Cheryl Anderson appeals from judgment on a jury verdict after her motion for new trial was denied. On February 14, 1981, she wrecked the Mercury she was driving in attempting to avoid the vehicle of Harold Williams which was parked on a bridge at night with no visible lights. A few days later, she was treated for injuries she received in the collision. Then on February 21, 1981, she was involved in another automobile collision. She also suffered injuries from that incident for which she recovered damages as a result of a settlement of her claim.
Anderson sued Williams and served Continental Insurance Company as an uninsured motorist carrier pursuant to OCGA § 33-7-11. She sought recovery for hospital expenses, for damages to the automobile and for pain and suffering. The Mercury was insured under a Continental policy naming as insured Charles Anderson, from whom she was divorced on February 5, 1981. Under the terms of a settlement agreement incorporated into the decree, the automobile which was titled to Charles and financed through Ford Motor Credit was apportioned to Cheryl. She was to make payments and upon completion Charles was to convey title to her.
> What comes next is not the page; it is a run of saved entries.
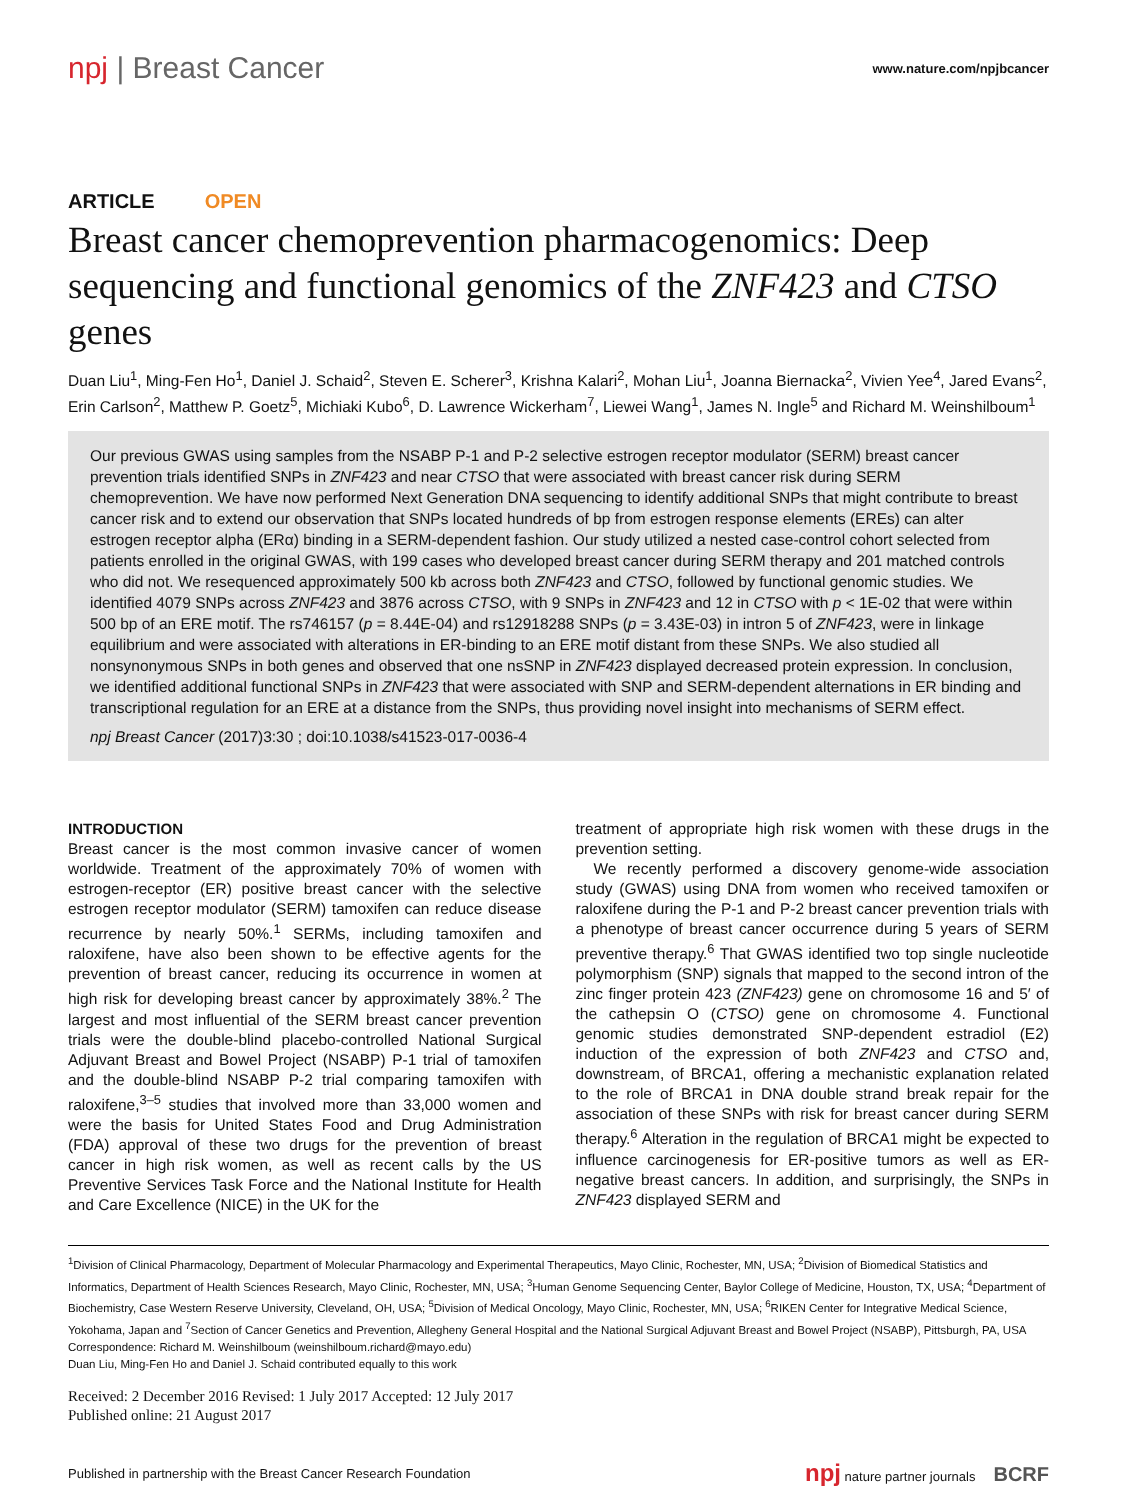npj | Breast Cancer
www.nature.com/npjbcancer
ARTICLE OPEN
Breast cancer chemoprevention pharmacogenomics: Deep sequencing and functional genomics of the ZNF423 and CTSO genes
Duan Liu<sup>1</sup>, Ming-Fen Ho<sup>1</sup>, Daniel J. Schaid<sup>2</sup>, Steven E. Scherer<sup>3</sup>, Krishna Kalari<sup>2</sup>, Mohan Liu<sup>1</sup>, Joanna Biernacka<sup>2</sup>, Vivien Yee<sup>4</sup>, Jared Evans<sup>2</sup>, Erin Carlson<sup>2</sup>, Matthew P. Goetz<sup>5</sup>, Michiaki Kubo<sup>6</sup>, D. Lawrence Wickerham<sup>7</sup>, Liewei Wang<sup>1</sup>, James N. Ingle<sup>5</sup> and Richard M. Weinshilboum<sup>1</sup>
Our previous GWAS using samples from the NSABP P-1 and P-2 selective estrogen receptor modulator (SERM) breast cancer prevention trials identified SNPs in ZNF423 and near CTSO that were associated with breast cancer risk during SERM chemoprevention. We have now performed Next Generation DNA sequencing to identify additional SNPs that might contribute to breast cancer risk and to extend our observation that SNPs located hundreds of bp from estrogen response elements (EREs) can alter estrogen receptor alpha (ERα) binding in a SERM-dependent fashion. Our study utilized a nested case-control cohort selected from patients enrolled in the original GWAS, with 199 cases who developed breast cancer during SERM therapy and 201 matched controls who did not. We resequenced approximately 500 kb across both ZNF423 and CTSO, followed by functional genomic studies. We identified 4079 SNPs across ZNF423 and 3876 across CTSO, with 9 SNPs in ZNF423 and 12 in CTSO with p < 1E-02 that were within 500 bp of an ERE motif. The rs746157 (p = 8.44E-04) and rs12918288 SNPs (p = 3.43E-03) in intron 5 of ZNF423, were in linkage equilibrium and were associated with alterations in ER-binding to an ERE motif distant from these SNPs. We also studied all nonsynonymous SNPs in both genes and observed that one nsSNP in ZNF423 displayed decreased protein expression. In conclusion, we identified additional functional SNPs in ZNF423 that were associated with SNP and SERM-dependent alternations in ER binding and transcriptional regulation for an ERE at a distance from the SNPs, thus providing novel insight into mechanisms of SERM effect.
npj Breast Cancer (2017)3:30 ; doi:10.1038/s41523-017-0036-4
INTRODUCTION
Breast cancer is the most common invasive cancer of women worldwide. Treatment of the approximately 70% of women with estrogen-receptor (ER) positive breast cancer with the selective estrogen receptor modulator (SERM) tamoxifen can reduce disease recurrence by nearly 50%.<sup>1</sup> SERMs, including tamoxifen and raloxifene, have also been shown to be effective agents for the prevention of breast cancer, reducing its occurrence in women at high risk for developing breast cancer by approximately 38%.<sup>2</sup> The largest and most influential of the SERM breast cancer prevention trials were the double-blind placebo-controlled National Surgical Adjuvant Breast and Bowel Project (NSABP) P-1 trial of tamoxifen and the double-blind NSABP P-2 trial comparing tamoxifen with raloxifene,<sup>3–5</sup> studies that involved more than 33,000 women and were the basis for United States Food and Drug Administration (FDA) approval of these two drugs for the prevention of breast cancer in high risk women, as well as recent calls by the US Preventive Services Task Force and the National Institute for Health and Care Excellence (NICE) in the UK for the
treatment of appropriate high risk women with these drugs in the prevention setting.
We recently performed a discovery genome-wide association study (GWAS) using DNA from women who received tamoxifen or raloxifene during the P-1 and P-2 breast cancer prevention trials with a phenotype of breast cancer occurrence during 5 years of SERM preventive therapy.<sup>6</sup> That GWAS identified two top single nucleotide polymorphism (SNP) signals that mapped to the second intron of the zinc finger protein 423 (ZNF423) gene on chromosome 16 and 5′ of the cathepsin O (CTSO) gene on chromosome 4. Functional genomic studies demonstrated SNP-dependent estradiol (E2) induction of the expression of both ZNF423 and CTSO and, downstream, of BRCA1, offering a mechanistic explanation related to the role of BRCA1 in DNA double strand break repair for the association of these SNPs with risk for breast cancer during SERM therapy.<sup>6</sup> Alteration in the regulation of BRCA1 might be expected to influence carcinogenesis for ER-positive tumors as well as ER-negative breast cancers. In addition, and surprisingly, the SNPs in ZNF423 displayed SERM and
<sup>1</sup> Division of Clinical Pharmacology, Department of Molecular Pharmacology and Experimental Therapeutics, Mayo Clinic, Rochester, MN, USA; <sup>2</sup>Division of Biomedical Statistics and Informatics, Department of Health Sciences Research, Mayo Clinic, Rochester, MN, USA; <sup>3</sup>Human Genome Sequencing Center, Baylor College of Medicine, Houston, TX, USA; <sup>4</sup>Department of Biochemistry, Case Western Reserve University, Cleveland, OH, USA; <sup>5</sup>Division of Medical Oncology, Mayo Clinic, Rochester, MN, USA; <sup>6</sup>RIKEN Center for Integrative Medical Science, Yokohama, Japan and <sup>7</sup>Section of Cancer Genetics and Prevention, Allegheny General Hospital and the National Surgical Adjuvant Breast and Bowel Project (NSABP), Pittsburgh, PA, USA
Correspondence: Richard M. Weinshilboum (weinshilboum.richard@mayo.edu)
Duan Liu, Ming-Fen Ho and Daniel J. Schaid contributed equally to this work
Received: 2 December 2016 Revised: 1 July 2017 Accepted: 12 July 2017
Published online: 21 August 2017
Published in partnership with the Breast Cancer Research Foundation npj nature partner journals BCRF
Continental answered the complaint and asserted as a defense that the policy did not afford uninsured coverage on the claim against Williams. Prior to trial, Continental admitted that Williams’ negligence was the proximate cause of the collision and under the pretrial order Charles was eliminated as a party to the case.
*131At the trial Ms. Anderson sought recovery only for her pain and suffering and damages to the Mercury. Continental sought to establish she had already recovered for all her personal injuries because of the settlement of the February 21 claim and neither she nor the vehicle she was driving on February 14 was covered under the policy issued to Charles.
The jury awarded her damages for the automobile but none for her pain and suffering. It further found that Charles did not have an insurable interest in the Mercury on February 14 and thus there was no uninsured motorist coverage provided. Judgment was entered on the verdict and Anderson’s motion for new trial was denied.
She enumerates four errors: 1) failure of the trial court to direct a finding that the insurance policy was binding upon the insurer; 2) deprivation of her right to open and close; 3) inadmissibility of PIP benefits paid to her; 4) allowing evidence of her recovery for pain and suffering in another case.
These enumerations of error were waived by appellant in the proceedings below and thus preclude our review.
1. As to the first enumeration, counsel for plaintiff agreed to “go along with” the ruling of the trial court on whether there was an issue as to insurable interest. Acquiescence in the ruling eliminates complaint. Upshaw v. Cooper, 127 Ga. App. 690, 692 (1) (194 SE2d 618) (1972); J & F Car Care Svc. v. Russell Corp., 166 Ga. App. 888 (305 SE2d 504) (1983); Allen v. Allen, 198 Ga. 267 (31 SE2d 481) (1944). Moreover, the basis asserted below is not the one argued here. Glenridge Unit Owners Assn. v. Felton, 183 Ga. App. 858, 860 (5) (360 SE2d 418) (1987).
2. As to the second enumeration, plaintiff relies upon the rule that the right to open and close are lost if defendant introduces evidence of facts which are material to the defense. Justice v. Ga. Power Co., 164 Ga. App. 599 (1) (298 SE2d 579) (1982). She contends that defendant did not admit a prima facie case and introduced seventeen exhibits which forfeited its right.
During the trial plaintiff’s objection was made only when defendant sought to introduce certain depositions, and not for the reason that defense exhibits were introduced during examination of plaintiff’s witnesses. Upon the trial court’s ruling that the depositions would deprive defendant of the opening and conclusion, it withdrew them. This ground reveals no error. MacDonald v. MacDonald, 156 Ga. App. 565, 566 (1) (275 SE2d 142) (1980).
3. Plaintiff did not object to the introduction of evidence of PIP benefits and cannot complain at this stage. Hall v. Robinson, 165 Ga. App. 410, 412 (4) (300 SE2d 521) (1983).
4. Counsel for plaintiff agreed not to object to evidence of recovery for injuries which Continental contended encompassed those *132which Anderson testified had resulted from the February 14 occurrence. Continental’s purpose was to show the injuries actually arose from other incidents and not from the collision in question. “ ‘(T)hat to which opposing counsel agree during the progress of a trial cannot be assigned as error.’ ” Ga. Power Co. v. Bishop, 162 Ga. App. 122, 124 (5) (290 SE2d 328) (1982). See Rosenthal v. Hudson, 183 Ga. App. 712, 713 (2) (360 SE2d 15) (1987).
Decided July 3, 1989. D. Duston Tapley, Jr., for appellant. Wilson R. Smith, for appellee.Judgment affirmed.
Carley, C. J., and McMurray, P. J., concur.